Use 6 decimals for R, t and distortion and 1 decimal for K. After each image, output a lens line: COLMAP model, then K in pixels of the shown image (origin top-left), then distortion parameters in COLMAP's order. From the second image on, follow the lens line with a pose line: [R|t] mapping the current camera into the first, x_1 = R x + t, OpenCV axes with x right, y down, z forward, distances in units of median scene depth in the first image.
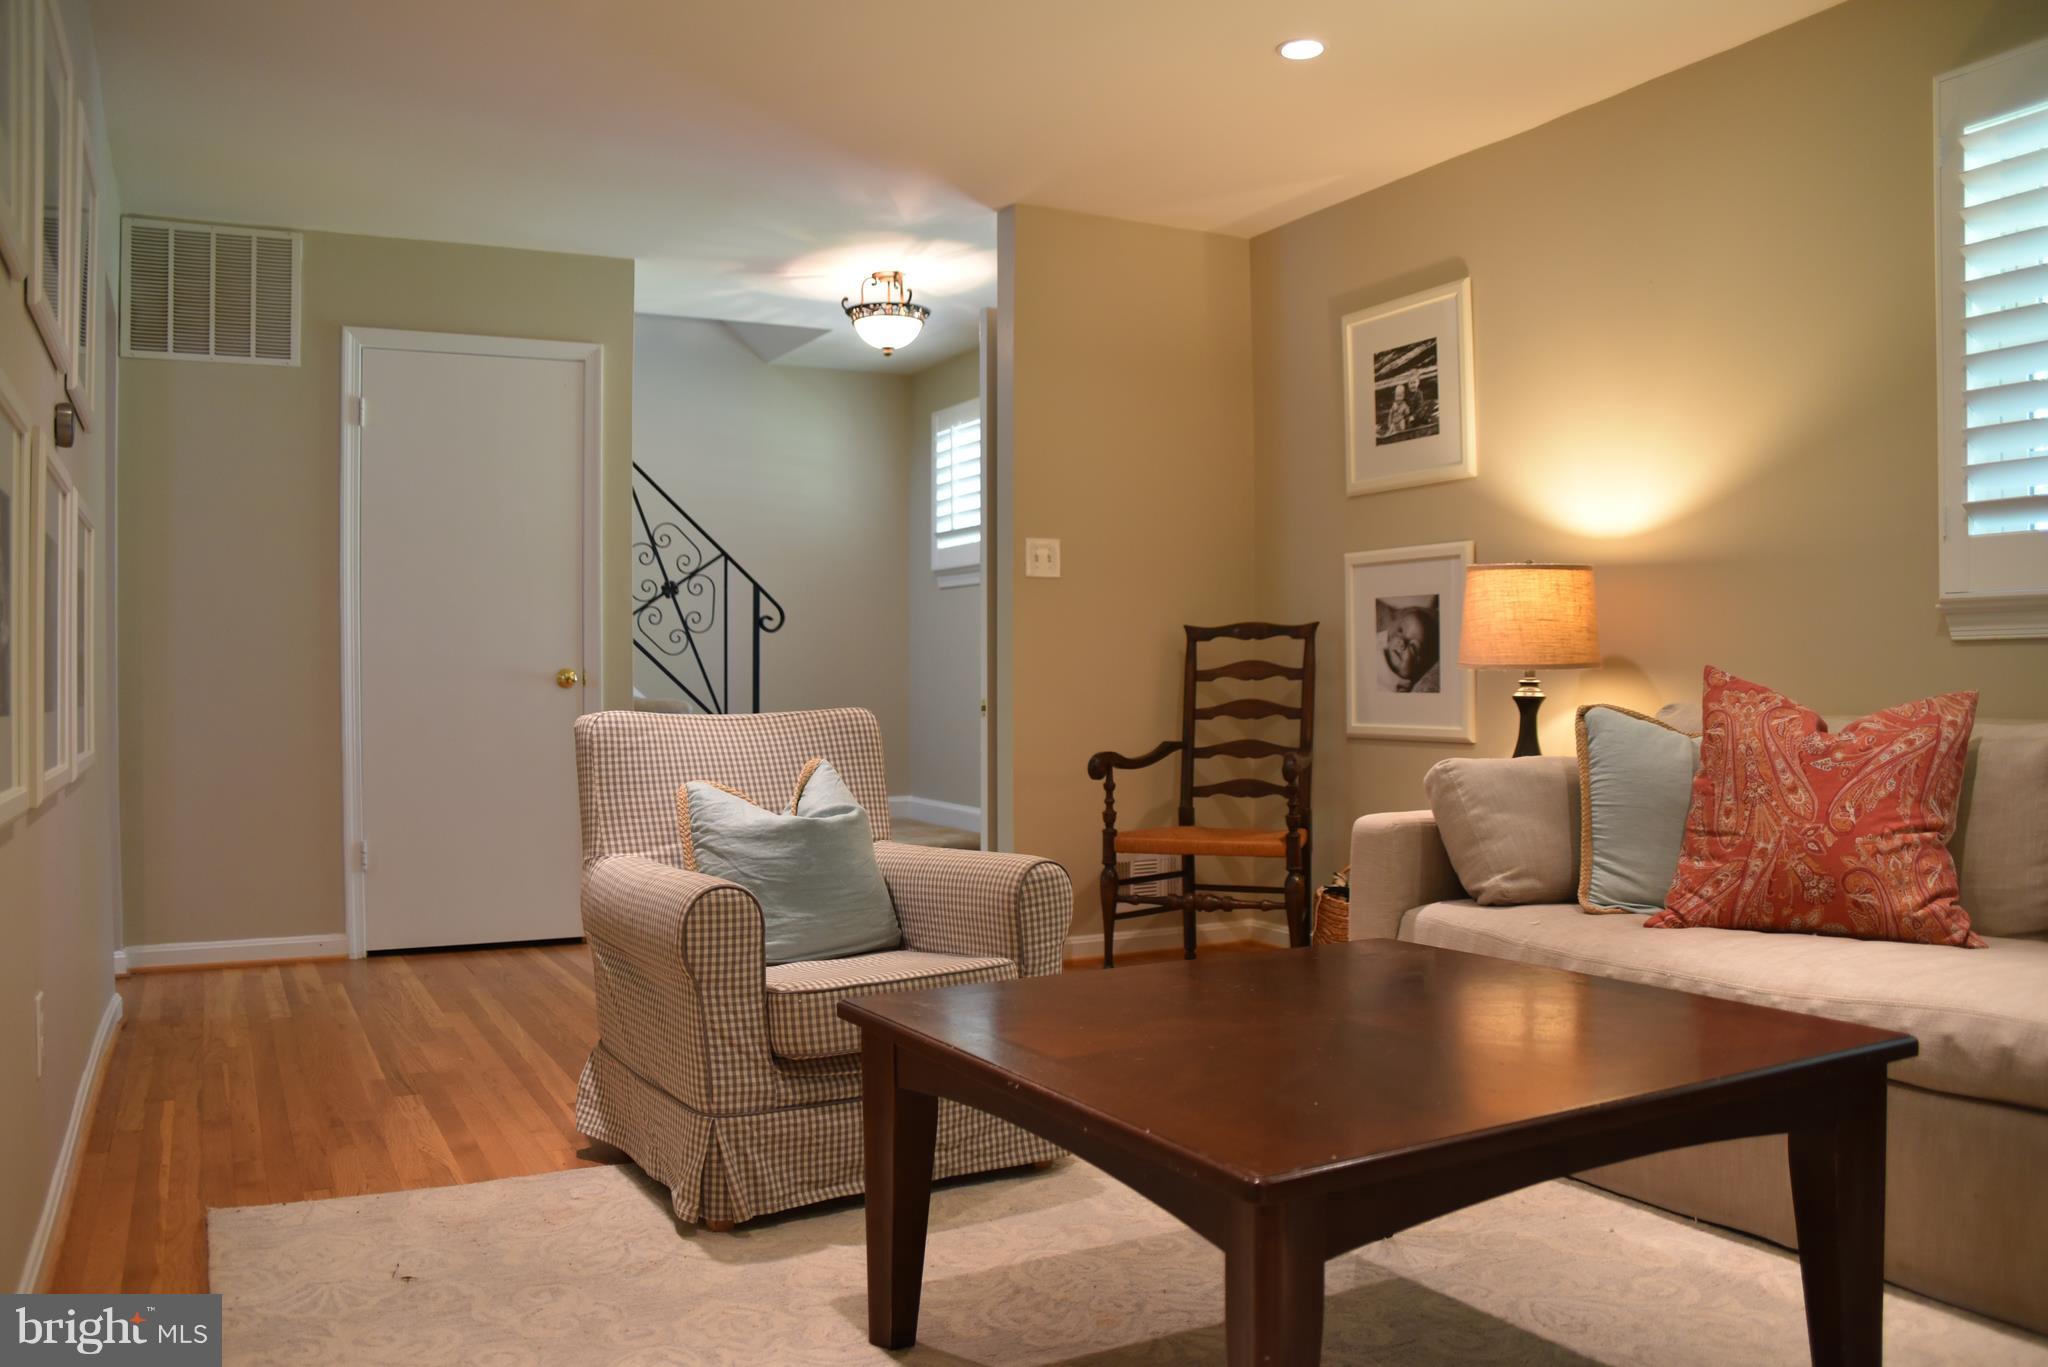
lens RADIAL K [[1667.8, 0, 1014.2], [0, 1667.8, 702.6], [0, 0, 1]] dist [-0.185174, 0.154184]
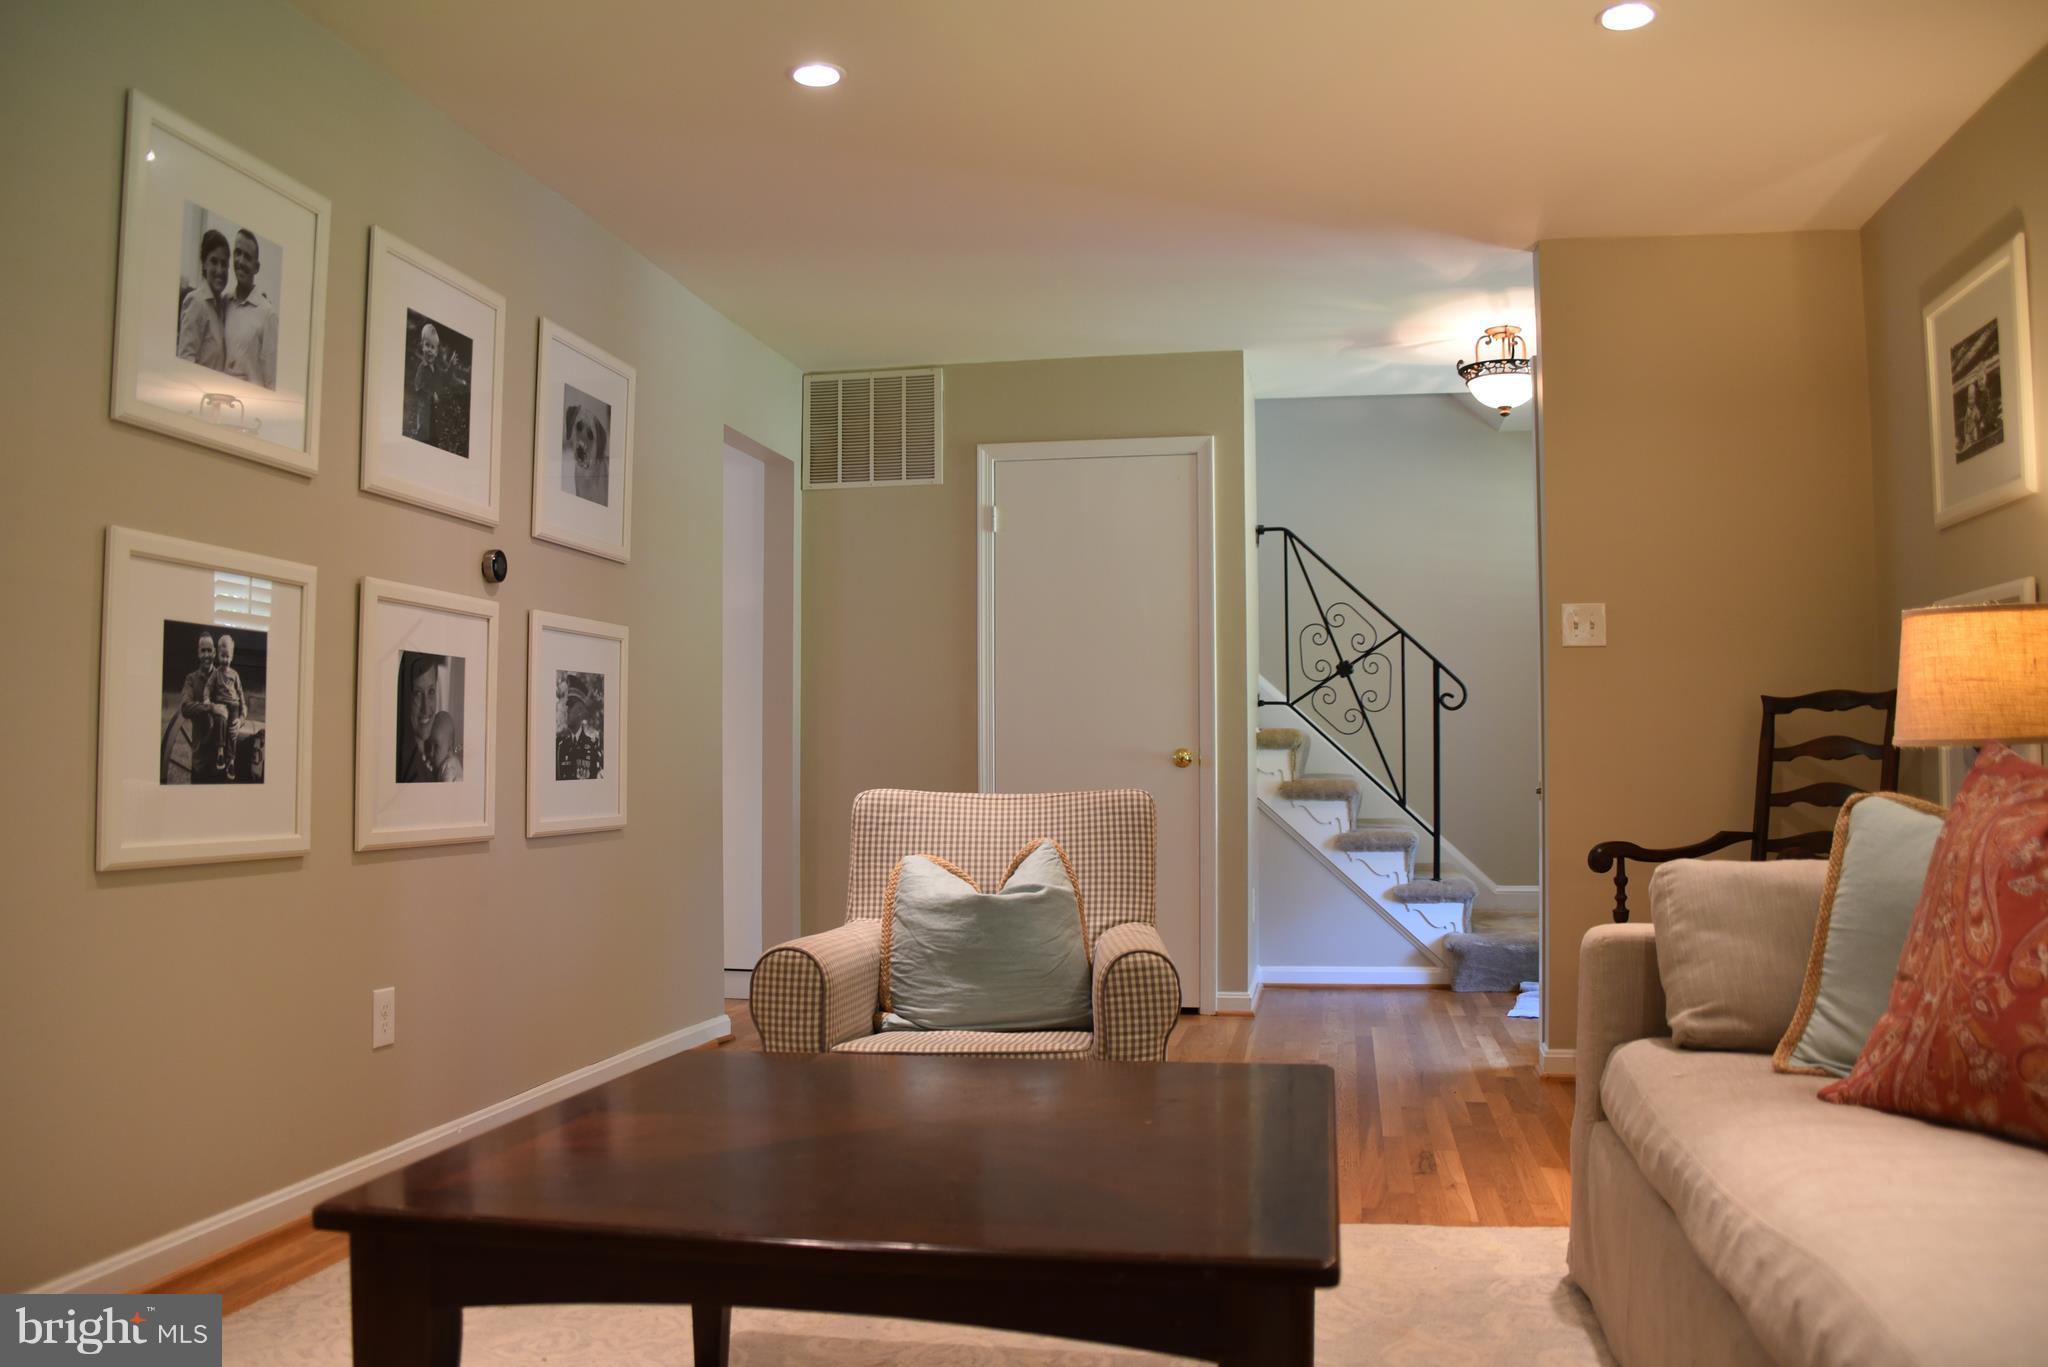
lens RADIAL K [[1667.8, 0, 1014.2], [0, 1667.8, 702.6], [0, 0, 1]] dist [-0.185174, 0.154184]
pose [[0.780701, -0.019748, -0.624593, 0.365923], [-0.009614, 0.999003, -0.043603, -0.003321], [0.624831, 0.040046, 0.779732, 0.131833]]
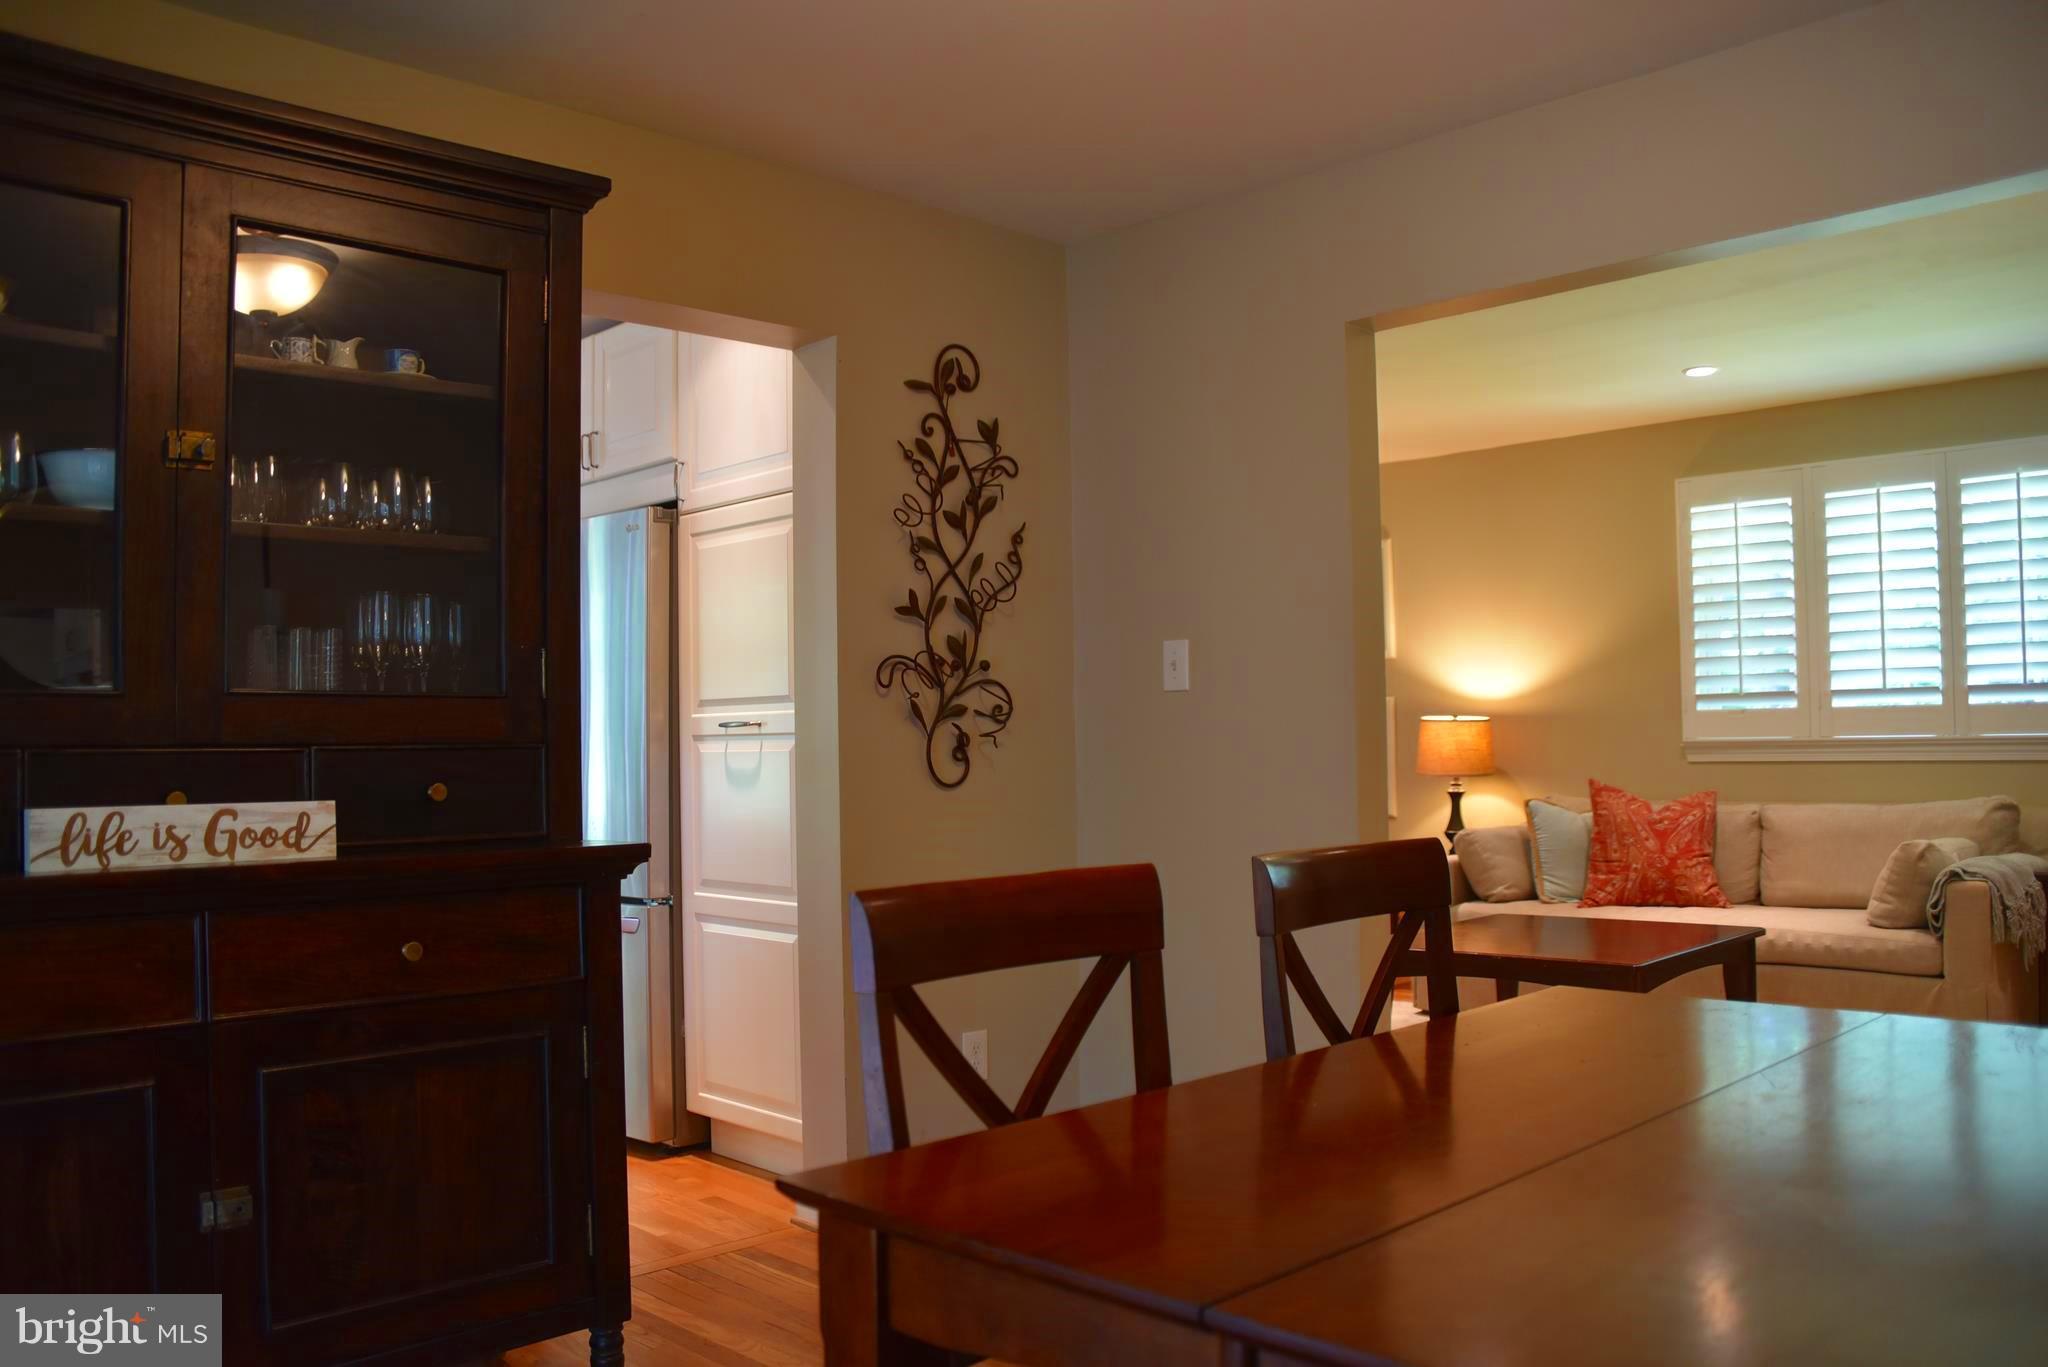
lens RADIAL K [[1667.8, 0, 1014.2], [0, 1667.8, 702.6], [0, 0, 1]] dist [-0.185174, 0.154184]
pose [[0.958020, -0.003222, 0.286684, -0.581541], [0.013703, 0.999309, -0.034563, -0.039631], [-0.286375, 0.037041, 0.957401, -0.514207]]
━━━━━━━━━━━━━━━━
WHAT IS BEING ASKED »
Leave the pictures out and print the whole listing precisely.

RESPONSE »
Use 6 decimals for R, t and distortion and 1 decimal for K. After each image, output a lens line: COLMAP model, then K in pixels of the shown image (origin top-left), then distortion parameters in COLMAP's order. From the second image on, follow the lens line with a pose line: [R|t] mapping the current camera into the first, x_1 = R x + t, OpenCV axes with x right, y down, z forward, distances in units of median scene depth in the first image.
lens RADIAL K [[1667.8, 0, 1014.2], [0, 1667.8, 702.6], [0, 0, 1]] dist [-0.185174, 0.154184]
lens RADIAL K [[1667.8, 0, 1014.2], [0, 1667.8, 702.6], [0, 0, 1]] dist [-0.185174, 0.154184]
pose [[0.780701, -0.019748, -0.624593, 0.365923], [-0.009614, 0.999003, -0.043603, -0.003321], [0.624831, 0.040046, 0.779732, 0.131833]]
lens RADIAL K [[1667.8, 0, 1014.2], [0, 1667.8, 702.6], [0, 0, 1]] dist [-0.185174, 0.154184]
pose [[0.958020, -0.003222, 0.286684, -0.581541], [0.013703, 0.999309, -0.034563, -0.039631], [-0.286375, 0.037041, 0.957401, -0.514207]]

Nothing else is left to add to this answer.